* 수행할 과제
아래 자료에서 "List the series" 문구가 있는 줄부터 "Fuel Surcharge Billed" 문구가 있는 줄까지 한 글자도 바꾸지 말고 그대로 옮겨 적으세요. 처음과 끝 줄도 포함합니다.

* 제공된 자료

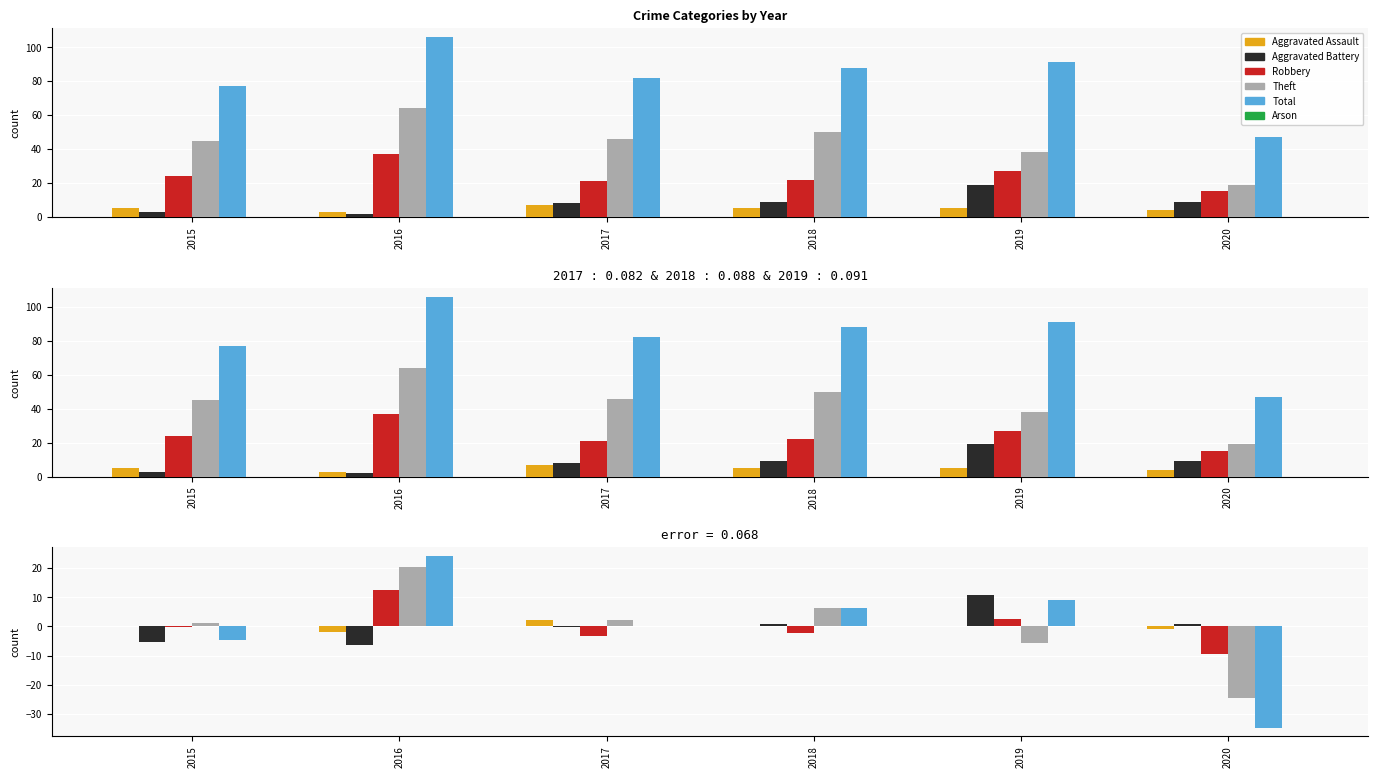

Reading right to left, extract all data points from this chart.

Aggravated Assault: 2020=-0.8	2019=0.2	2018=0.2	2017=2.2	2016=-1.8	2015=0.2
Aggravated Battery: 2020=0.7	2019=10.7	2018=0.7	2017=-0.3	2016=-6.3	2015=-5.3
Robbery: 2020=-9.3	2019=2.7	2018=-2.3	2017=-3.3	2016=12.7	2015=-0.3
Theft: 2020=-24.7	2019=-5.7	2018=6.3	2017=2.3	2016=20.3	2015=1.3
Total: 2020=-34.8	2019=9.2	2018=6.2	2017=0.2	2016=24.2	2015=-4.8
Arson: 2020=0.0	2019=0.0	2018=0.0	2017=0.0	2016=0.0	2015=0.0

* * *

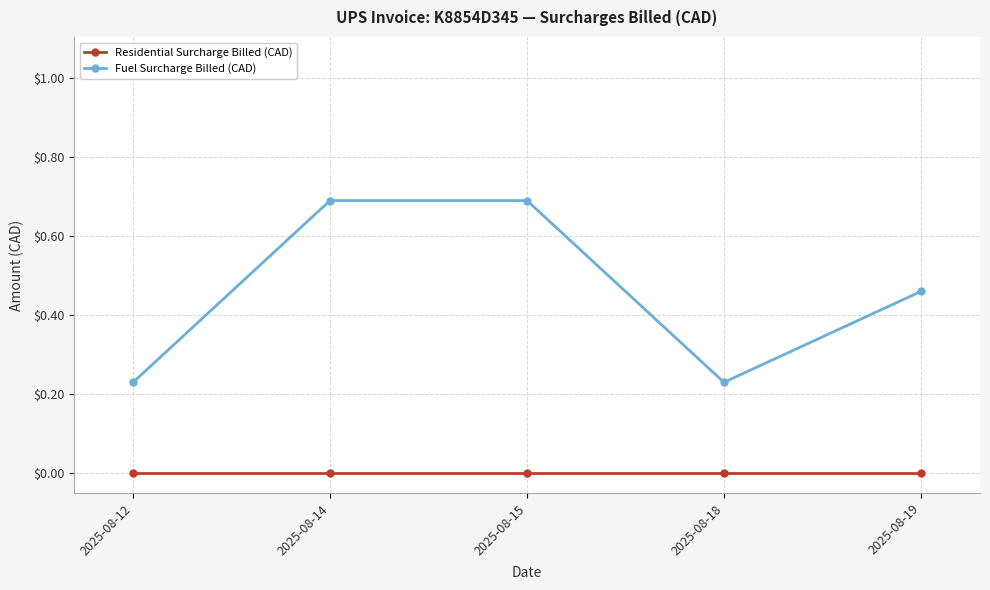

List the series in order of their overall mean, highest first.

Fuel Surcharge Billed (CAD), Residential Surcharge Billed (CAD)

* 아래 답변
List the series in order of their overall mean, highest first.

Fuel Surcharge Billed (CAD), Residential Surcharge Billed (CAD)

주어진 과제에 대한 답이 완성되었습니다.